* [SUPPLIED ENTRIES]
-------

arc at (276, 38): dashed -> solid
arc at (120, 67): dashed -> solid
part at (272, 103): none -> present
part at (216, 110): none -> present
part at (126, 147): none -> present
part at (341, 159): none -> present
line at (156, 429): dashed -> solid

-------

* [TASK BRIEF] Can you rewrite the material above, changing every "dashed" to "broken" and leaving everything else as it is?

* [TASK SOLUTION]
arc at (276, 38): broken -> solid
arc at (120, 67): broken -> solid
part at (272, 103): none -> present
part at (216, 110): none -> present
part at (126, 147): none -> present
part at (341, 159): none -> present
line at (156, 429): broken -> solid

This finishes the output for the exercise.